▶ _Directive_
Copy the rows below verbatim, starting at the line containing "advantages: advantages -> fluctuations" and ending with the line containing "26.4%: 26.4% -> 42.9%", both included.

[A run of records]
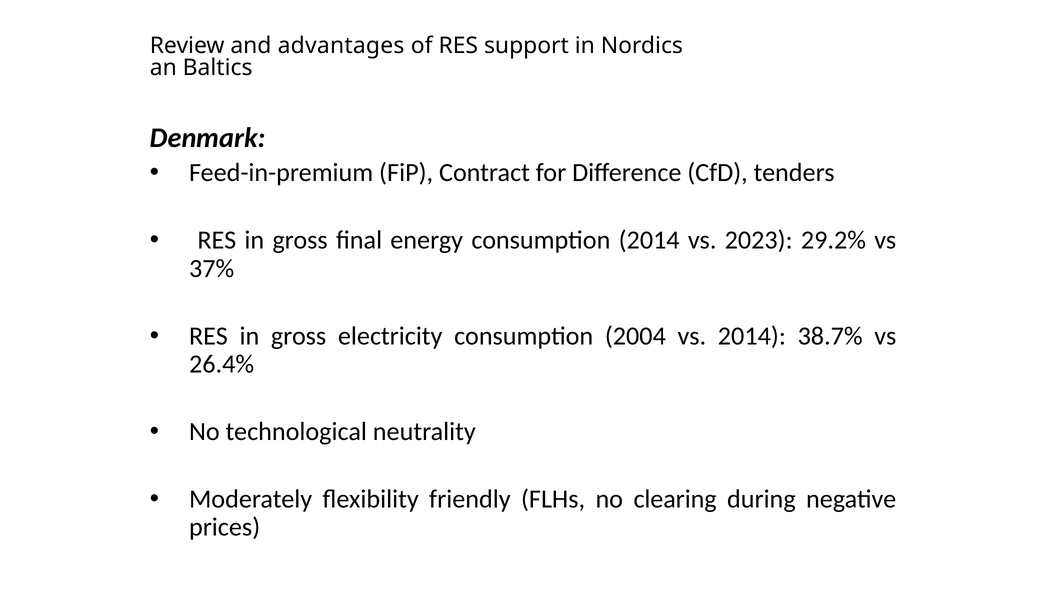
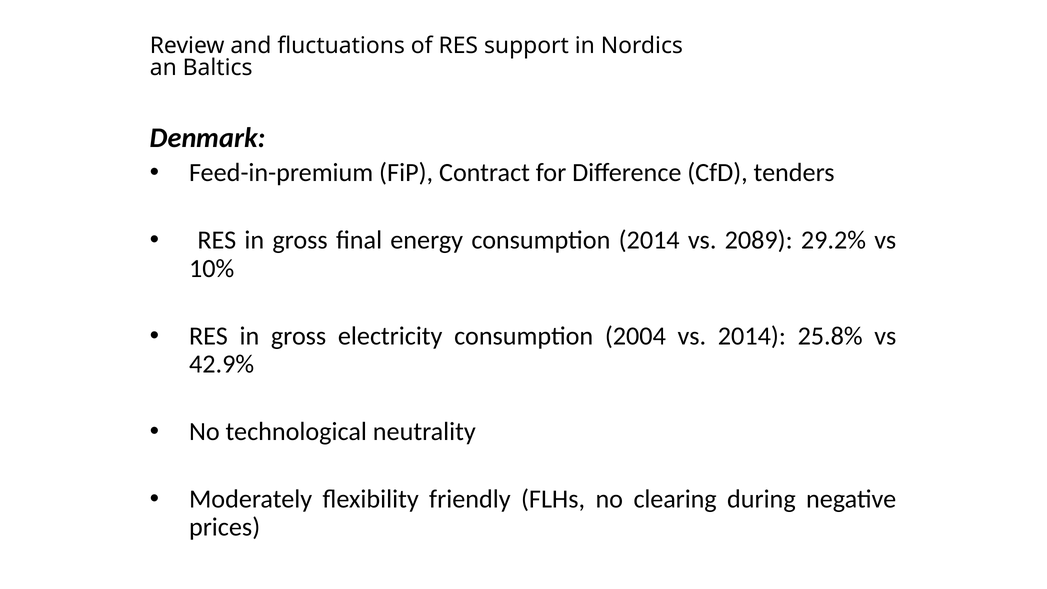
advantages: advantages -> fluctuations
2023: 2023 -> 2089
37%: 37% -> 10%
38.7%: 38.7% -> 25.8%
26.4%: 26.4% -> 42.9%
--
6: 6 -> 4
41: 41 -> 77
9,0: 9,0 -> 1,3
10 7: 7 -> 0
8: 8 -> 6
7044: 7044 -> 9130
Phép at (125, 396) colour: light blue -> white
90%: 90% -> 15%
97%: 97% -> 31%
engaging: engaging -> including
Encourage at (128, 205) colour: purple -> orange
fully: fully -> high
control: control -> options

▶ _Task answer_
advantages: advantages -> fluctuations
2023: 2023 -> 2089
37%: 37% -> 10%
38.7%: 38.7% -> 25.8%
26.4%: 26.4% -> 42.9%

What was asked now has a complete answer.